Options for compositions are: none (word only), bi-lstm, and addition.
The morpheme representation uses BPE-like representation. Each word is replaced by its word segments, for example imperfect
is written as im@@perfect
, where @@
denotes the segment boundary. You can use the segmentation tool provided in here to preprocess your dataset.
In the oracle setting, you need to replace each word in the data with its morphological analysis. For example, in Czech the word Dodavatel
is replaced by the following (note that the actual word form is not used for experiment):
word:Dodavatel+lemma:dodavatel+pos:NOUN+Animacy:Anim+Case:Nom+Gender:Masc+Negative:Pos+Number:Sing
Please look at train.py for more hyperparameter options.
To test a model, run test.py.
python3 test.py --test_file=data/multi/en/test.txt \
--save_dir=model
Character-based bi-LSTM model:
"Finding Function in Form: Compositional Character Models for Open Vocabulary Word Representation".

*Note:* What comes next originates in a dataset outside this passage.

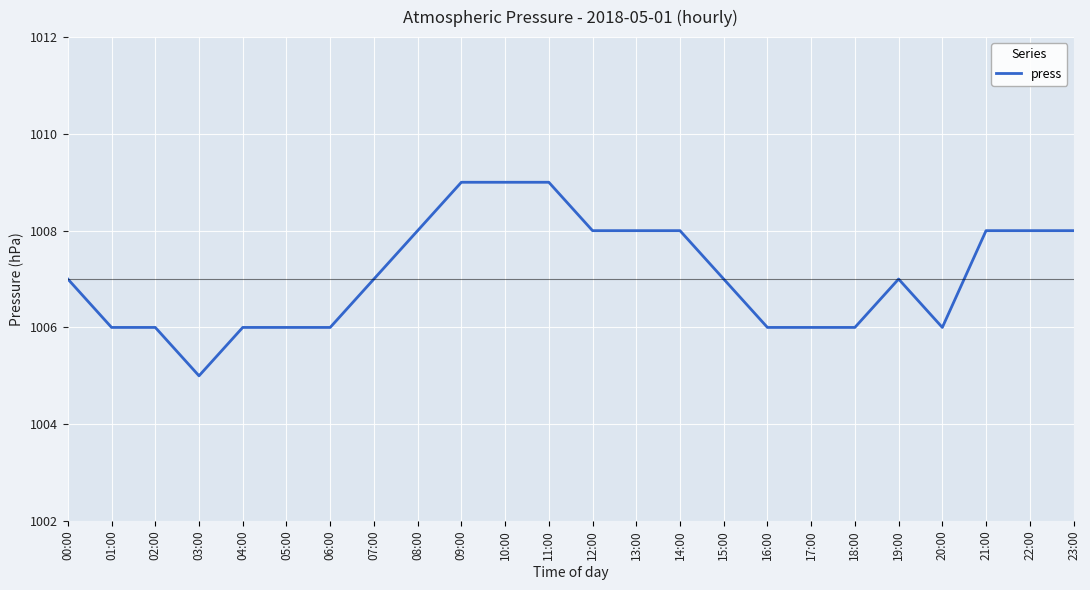

Does the chart display data point markers on the line(s)?

No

http://www.cs.cmu.edu/~lingwang/papers/emnlp2015.pdf
Word segments (BPE) model:
"Neural Machine Translation of Rare Words with Subword Units"
http://www.aclweb.org/anthology/P16-1162
Character ngrams:
The model first segments word into its character ngrams, e.g. cat = ('c', 'a', 't', '^c', 'ca', 'at', 't$). The embedding of the word is computed by summing up all the ngrams embeddings of the word.